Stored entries
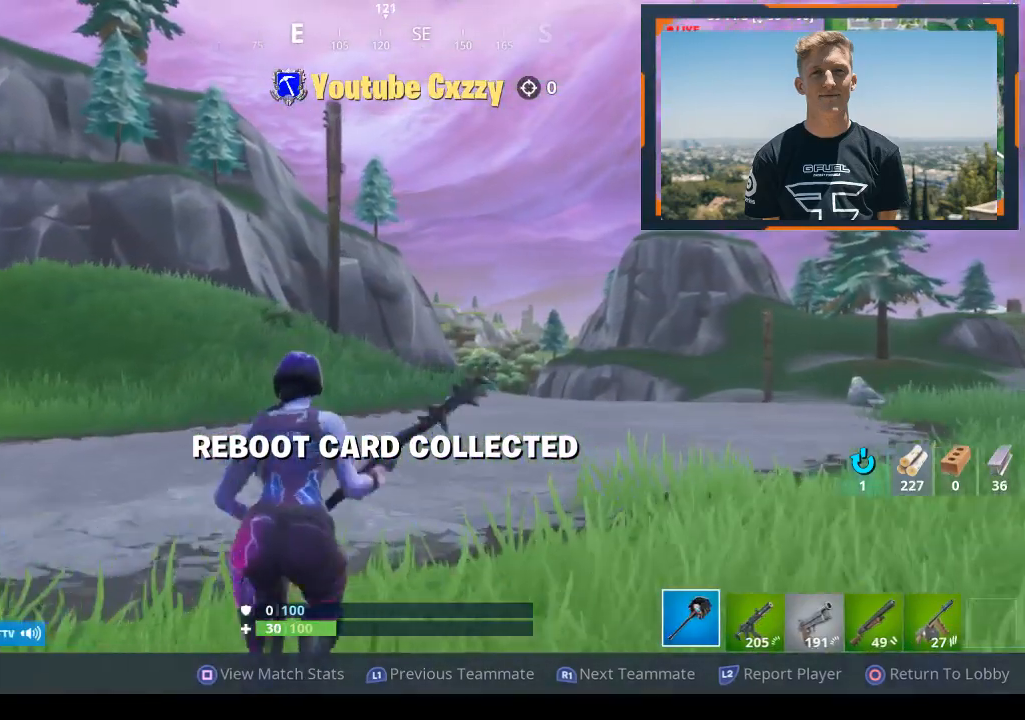
{"buttons": [], "left_stick": "center", "right_stick": "center", "events": [[333, "R1", "down"], [500, "R1", "up"]]}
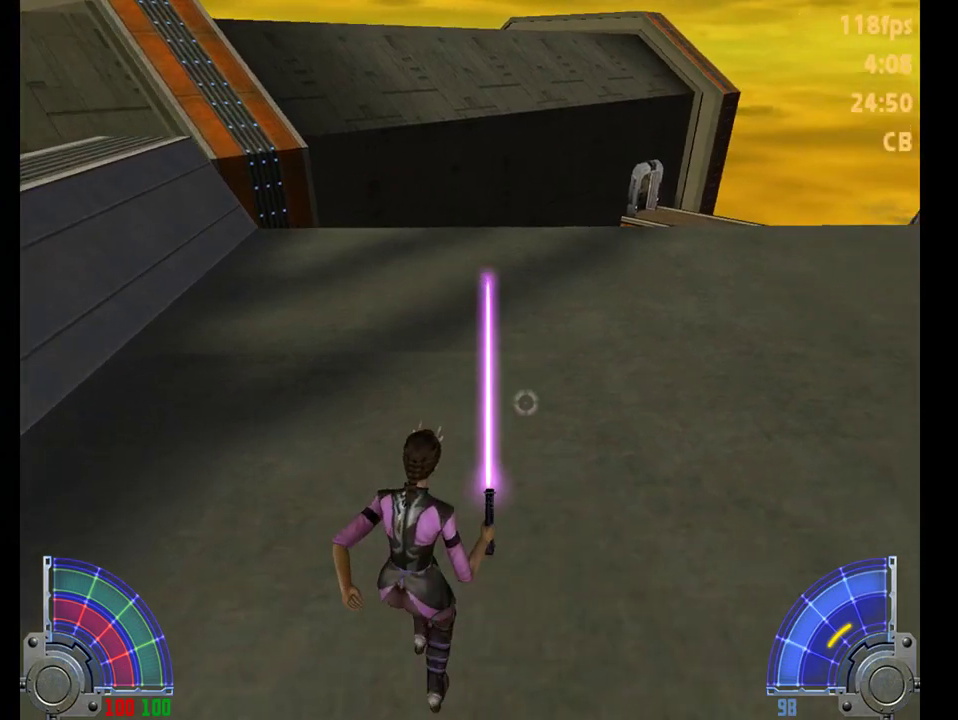
Gameplay with keyboard and mouse; each line is a JSON object with the keys and mouse buttons held at the frame after it. "events" lists presses ("down") and releases ("up") of "1", "2", "3", "4", "5", "6", "7", "a", "alt", "c", "caps_lock", "comma", "ctrl", "d", "e", "f", "q", "r", "s", "shift", "space", "t", "tab", "tilde", "v", "w", "x", "y", "mouse_left", "mouse_right", "mouse_mb4" and "mouse_mb5" between this image and that frame as [ms after this image, input, new state], when the widget could be followed in between. "mouse_left", "mouse_right", "mouse_mb4", "mouse_mb5" = the "left", "right", "mb4", "mb5" buttons of the "mouse" list. No other keys are recorded. Not read: mouse_move.
{"keys": [], "mouse": [], "events": [[267, "a", "up"], [300, "s", "up"]]}
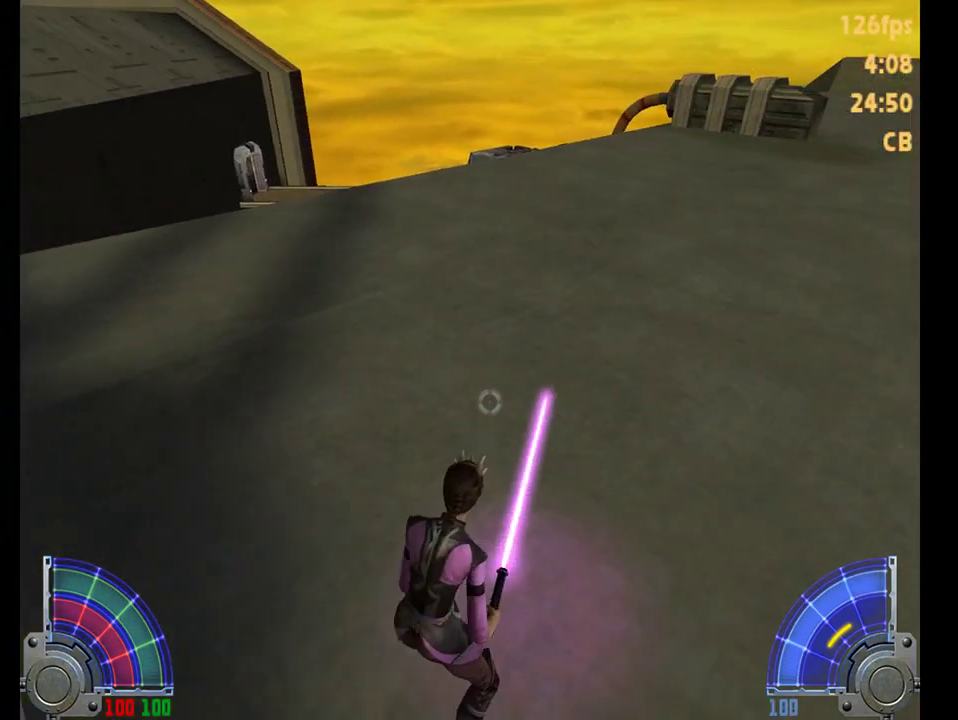
{"keys": [], "mouse": [], "events": []}
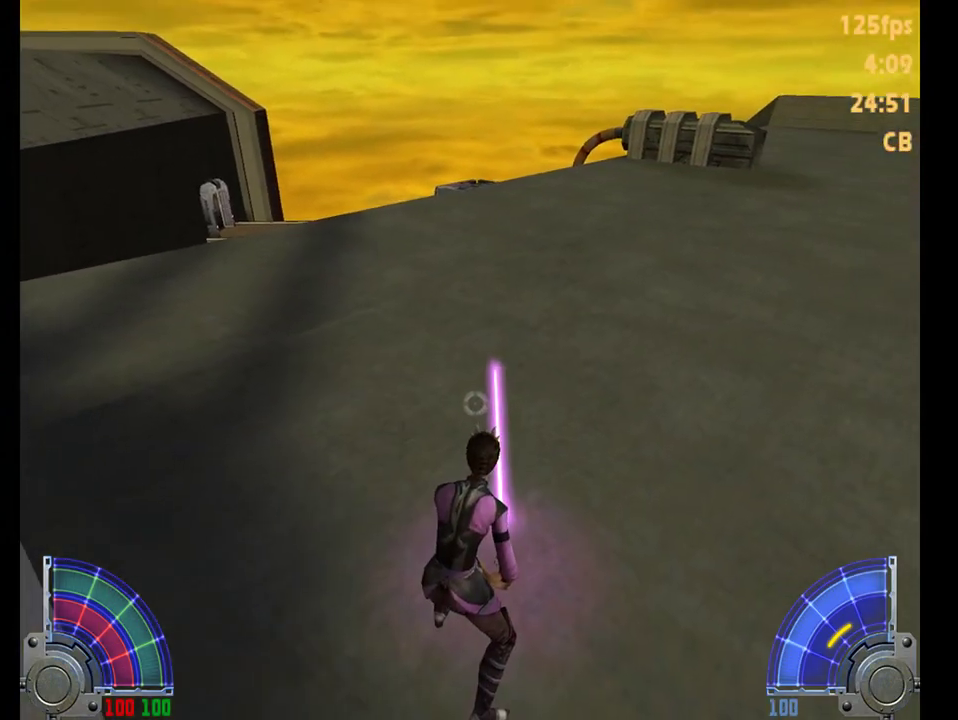
{"keys": ["w"], "mouse": [], "events": [[367, "w", "down"]]}
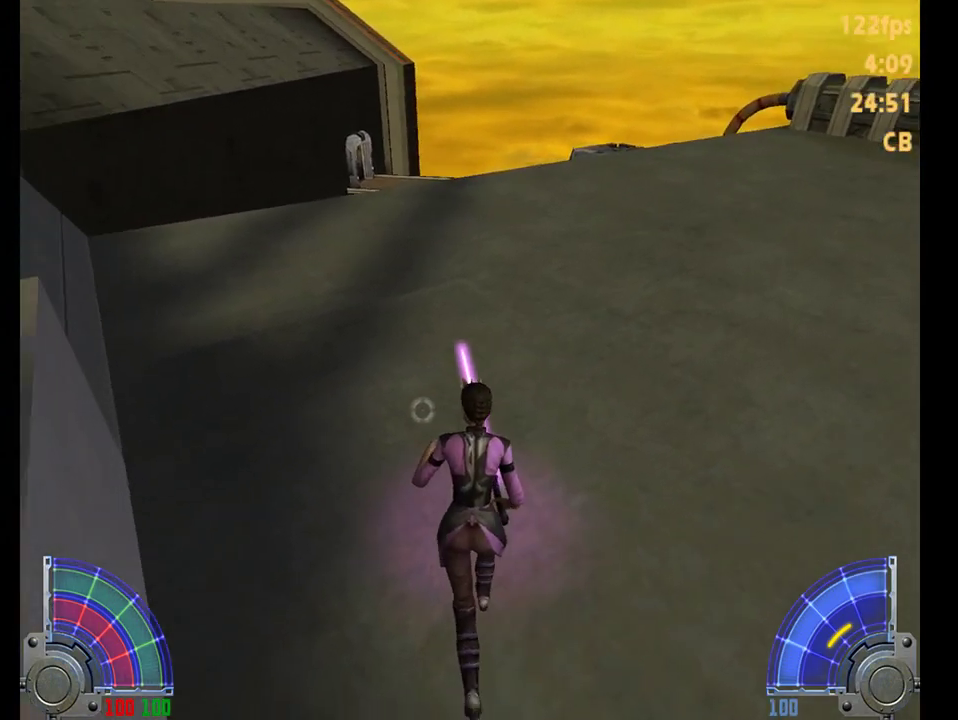
{"keys": ["d", "w"], "mouse": [], "events": [[33, "d", "down"], [83, "space", "down"], [250, "space", "up"]]}
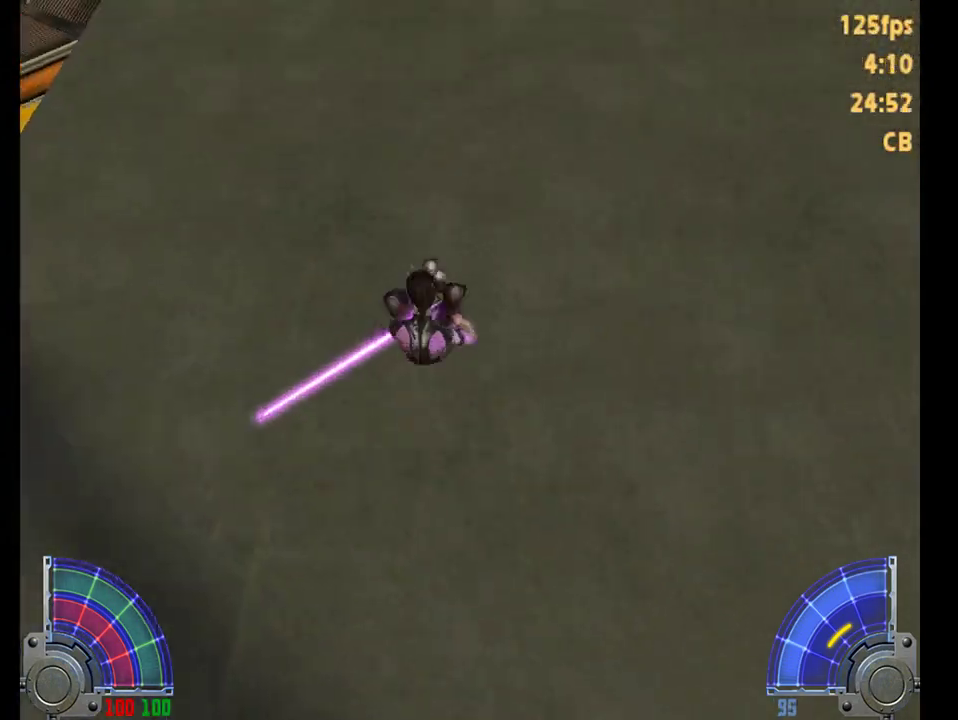
{"keys": ["ctrl", "d", "w"], "mouse": [], "events": [[250, "mouse_left", "down"], [417, "mouse_left", "up"], [483, "ctrl", "down"]]}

Task prompt: The pictures stay out of the copy. Set down the entries above precisely.

Answer area:
{"buttons": [], "left_stick": "center", "right_stick": "center", "events": [[333, "R1", "down"], [500, "R1", "up"]]}
Gameplay with keyboard and mouse; each line is a JSON object with the keys and mouse buttons held at the frame after it. "events" lists presses ("down") and releases ("up") of "1", "2", "3", "4", "5", "6", "7", "a", "alt", "c", "caps_lock", "comma", "ctrl", "d", "e", "f", "q", "r", "s", "shift", "space", "t", "tab", "tilde", "v", "w", "x", "y", "mouse_left", "mouse_right", "mouse_mb4" and "mouse_mb5" between this image and that frame as [ms after this image, input, new state], when the widget could be followed in between. "mouse_left", "mouse_right", "mouse_mb4", "mouse_mb5" = the "left", "right", "mb4", "mb5" buttons of the "mouse" list. No other keys are recorded. Not read: mouse_move.
{"keys": [], "mouse": [], "events": [[267, "a", "up"], [300, "s", "up"]]}
{"keys": [], "mouse": [], "events": []}
{"keys": ["w"], "mouse": [], "events": [[367, "w", "down"]]}
{"keys": ["d", "w"], "mouse": [], "events": [[33, "d", "down"], [83, "space", "down"], [250, "space", "up"]]}
{"keys": ["ctrl", "d", "w"], "mouse": [], "events": [[250, "mouse_left", "down"], [417, "mouse_left", "up"], [483, "ctrl", "down"]]}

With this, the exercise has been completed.